Cada uno averiguará a dónde lo conduce esto. Algunos se calman pensando que el virus nos va a llevar a un mejor horizonte, un mundo distinto. Puede ser, pero no es seguro. La pandemia no va a hundir al capitalismo. Algo que intentaron los socialismos del siglo XX que terminaron por instaurar dictaduras. No le pidamos a la pandemia algo que los hombres no supieron hacer. Es acaso posible que se fortalezca la idea del Estado interventor, benefactor, ese que con Keynes tomó el nombre de “estado de bienestar” y sacó a EEUU de la crisis del veintinueve. Hasta el presidente de Francia, el neoliberal Macron, proclamó las virtudes del estado por sobre las del mercado, apuntando al despertar de una nueva era. Que despertará no bien el virus haya muerto y la humanidad entienda que la producción importa más que las finanzas, que la solidaridad más que el egoísmo y que el hombre, lejos de ser el lobo del hombre, debe ser una conciencia libre, abierta al compromiso intersubjetivo con el otro.

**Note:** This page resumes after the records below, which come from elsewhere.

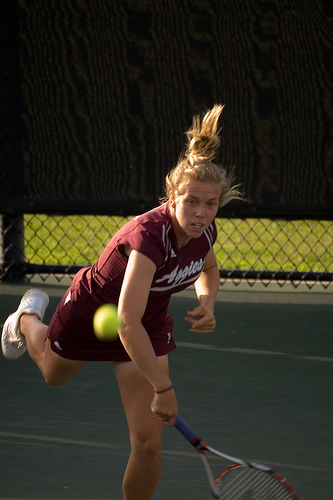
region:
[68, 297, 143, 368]
Tennis ball in the air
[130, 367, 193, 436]
hair tie on woman's wrist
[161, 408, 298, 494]
Blue handled tennis racket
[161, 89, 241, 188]
pony tail flying up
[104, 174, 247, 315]
woman in maroon tennis shirt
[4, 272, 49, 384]
bright white tennis shoe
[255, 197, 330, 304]
grass through a chain link fence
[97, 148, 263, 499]
woman playing tennis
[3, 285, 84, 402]
leg lifted in air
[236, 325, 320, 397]
line on a tennis court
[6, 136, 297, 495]
blonde female tennis player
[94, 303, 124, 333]
round neon green tennis ball flying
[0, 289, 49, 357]
dirty white tennis shoe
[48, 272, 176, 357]
tight maroon tennis skirt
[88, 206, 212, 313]
tight maroon tennis shirt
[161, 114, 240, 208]
blond hair tied in a loose bun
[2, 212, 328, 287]
metal chain link fence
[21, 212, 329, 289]
greenish yellow cut grass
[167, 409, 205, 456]
blue wrapped metal handle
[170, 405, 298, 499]
blue orange and white tennis racket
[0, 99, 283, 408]
Girl playing tennis in Aggies uniform.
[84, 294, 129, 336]
Tennis ball flying in the air.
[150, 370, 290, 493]
Tennis racket being held by girl.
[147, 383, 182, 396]
Black bracelet on tennis player's wrist.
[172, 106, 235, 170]
Ponytail of girl playing tennis.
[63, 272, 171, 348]
Skirt of Aggies uniform worn by tennis player.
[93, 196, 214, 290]
Shirt portion of uniform worn by tennis player.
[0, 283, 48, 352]
White sneaker worn by tennis player.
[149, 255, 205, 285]
Name of school on tennis player's uniform.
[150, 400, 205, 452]
Handle of tennis racket held by girl.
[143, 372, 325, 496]
holding tennis racket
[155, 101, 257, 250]
girl with blonde hair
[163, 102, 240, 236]
blonde hair standing straight up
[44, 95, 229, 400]
woman wearing burgundy tennis dress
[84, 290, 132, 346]
yellow tennis ball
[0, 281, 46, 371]
white tennis shoes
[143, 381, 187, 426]
brown bracelet on wrist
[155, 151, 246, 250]
woman with grimace on her face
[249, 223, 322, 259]
green grass behind fence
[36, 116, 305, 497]
woman hitting tennis ball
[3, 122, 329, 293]
fence behind woman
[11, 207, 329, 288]
grassy area visible through fence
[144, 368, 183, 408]
dark band on woman's right wrist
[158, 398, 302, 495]
woman holding tennis racket with her right hand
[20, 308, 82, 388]
woman's right leg is elevated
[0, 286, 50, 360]
woman is wearing a white shoe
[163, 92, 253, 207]
woman has blond hair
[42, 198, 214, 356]
woman is wearing maroon tennis outfit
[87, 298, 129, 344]
tennis ball appears to be in motion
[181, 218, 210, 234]
woman's mouth is open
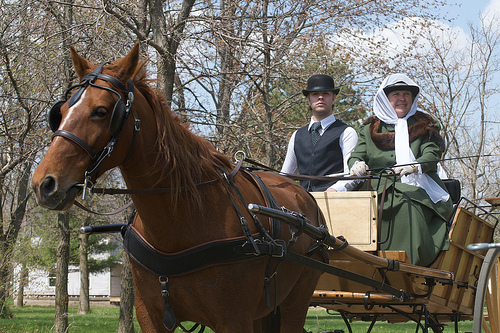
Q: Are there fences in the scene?
A: No, there are no fences.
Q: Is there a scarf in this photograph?
A: Yes, there is a scarf.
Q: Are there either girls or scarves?
A: Yes, there is a scarf.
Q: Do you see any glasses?
A: No, there are no glasses.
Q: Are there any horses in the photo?
A: Yes, there is a horse.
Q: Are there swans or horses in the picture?
A: Yes, there is a horse.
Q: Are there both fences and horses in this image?
A: No, there is a horse but no fences.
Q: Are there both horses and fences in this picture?
A: No, there is a horse but no fences.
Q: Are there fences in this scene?
A: No, there are no fences.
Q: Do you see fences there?
A: No, there are no fences.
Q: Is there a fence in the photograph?
A: No, there are no fences.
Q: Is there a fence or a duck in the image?
A: No, there are no fences or ducks.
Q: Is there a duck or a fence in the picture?
A: No, there are no fences or ducks.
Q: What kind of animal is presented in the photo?
A: The animal is a horse.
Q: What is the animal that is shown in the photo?
A: The animal is a horse.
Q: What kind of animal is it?
A: The animal is a horse.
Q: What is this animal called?
A: This is a horse.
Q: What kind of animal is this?
A: This is a horse.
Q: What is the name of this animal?
A: This is a horse.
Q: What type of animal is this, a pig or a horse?
A: This is a horse.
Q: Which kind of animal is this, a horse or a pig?
A: This is a horse.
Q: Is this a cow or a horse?
A: This is a horse.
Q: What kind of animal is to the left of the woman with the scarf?
A: The animal is a horse.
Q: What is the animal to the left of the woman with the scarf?
A: The animal is a horse.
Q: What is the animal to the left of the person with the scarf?
A: The animal is a horse.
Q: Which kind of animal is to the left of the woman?
A: The animal is a horse.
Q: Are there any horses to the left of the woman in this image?
A: Yes, there is a horse to the left of the woman.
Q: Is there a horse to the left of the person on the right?
A: Yes, there is a horse to the left of the woman.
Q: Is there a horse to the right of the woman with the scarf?
A: No, the horse is to the left of the woman.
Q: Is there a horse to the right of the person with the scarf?
A: No, the horse is to the left of the woman.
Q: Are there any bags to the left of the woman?
A: No, there is a horse to the left of the woman.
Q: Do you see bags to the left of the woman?
A: No, there is a horse to the left of the woman.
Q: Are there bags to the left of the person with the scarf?
A: No, there is a horse to the left of the woman.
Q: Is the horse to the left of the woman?
A: Yes, the horse is to the left of the woman.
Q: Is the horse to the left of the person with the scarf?
A: Yes, the horse is to the left of the woman.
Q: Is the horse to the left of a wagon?
A: No, the horse is to the left of the woman.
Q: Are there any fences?
A: No, there are no fences.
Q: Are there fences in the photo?
A: No, there are no fences.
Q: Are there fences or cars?
A: No, there are no fences or cars.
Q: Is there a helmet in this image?
A: No, there are no helmets.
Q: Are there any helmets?
A: No, there are no helmets.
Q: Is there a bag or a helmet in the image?
A: No, there are no helmets or bags.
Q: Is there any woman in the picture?
A: Yes, there is a woman.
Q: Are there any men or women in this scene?
A: Yes, there is a woman.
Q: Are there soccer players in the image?
A: No, there are no soccer players.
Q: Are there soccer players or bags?
A: No, there are no soccer players or bags.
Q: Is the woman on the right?
A: Yes, the woman is on the right of the image.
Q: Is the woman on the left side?
A: No, the woman is on the right of the image.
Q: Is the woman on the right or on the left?
A: The woman is on the right of the image.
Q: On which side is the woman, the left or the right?
A: The woman is on the right of the image.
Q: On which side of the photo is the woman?
A: The woman is on the right of the image.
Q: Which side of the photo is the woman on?
A: The woman is on the right of the image.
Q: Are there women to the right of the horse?
A: Yes, there is a woman to the right of the horse.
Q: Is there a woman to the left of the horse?
A: No, the woman is to the right of the horse.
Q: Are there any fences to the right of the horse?
A: No, there is a woman to the right of the horse.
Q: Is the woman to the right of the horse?
A: Yes, the woman is to the right of the horse.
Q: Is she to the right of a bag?
A: No, the woman is to the right of the horse.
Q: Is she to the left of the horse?
A: No, the woman is to the right of the horse.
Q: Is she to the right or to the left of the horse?
A: The woman is to the right of the horse.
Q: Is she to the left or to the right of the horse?
A: The woman is to the right of the horse.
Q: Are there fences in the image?
A: No, there are no fences.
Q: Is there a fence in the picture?
A: No, there are no fences.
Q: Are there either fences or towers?
A: No, there are no fences or towers.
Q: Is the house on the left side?
A: Yes, the house is on the left of the image.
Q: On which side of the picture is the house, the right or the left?
A: The house is on the left of the image.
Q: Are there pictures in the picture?
A: No, there are no pictures.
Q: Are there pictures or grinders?
A: No, there are no pictures or grinders.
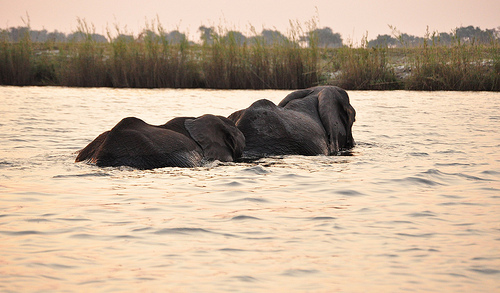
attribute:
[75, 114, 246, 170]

Nada de esto es seguro y es arduo de creer. El capitalismo ha superado muchas pestes desde su primera globalización en el siglo XV. Ha castigado a la humanidad con el colonialismo, con las guerras y con el egoísmo teórico y práctico. Porque el egoísmo, la codicia, son los conceptos fundantes del capitalismo. El socialismo buscó basarse en otros valores, pero se extravió con la teoría de la dictadura del proletariado y la violencia del Estado del partido único. Como sea, tiene mejores conceptos que el capitalismo para enfrentar una peste como la que hoy sufrimos. El Papa Francisco, cuyas raíces están en el peronismo, dijo “Nadie se salva solo”. Y lo dijo porque es un populista de izquierda en un mundo entregado al endiosamiento del mercado y el juego infinito y sin límites de las finanzas de los poderosos. Ese mundo quizás salga debilitado de la pandemia. Pero se va a rearmar para volver. De los sujetos libres de este mundo en peligro dependerá que eso no ocurra. No de una pandemia.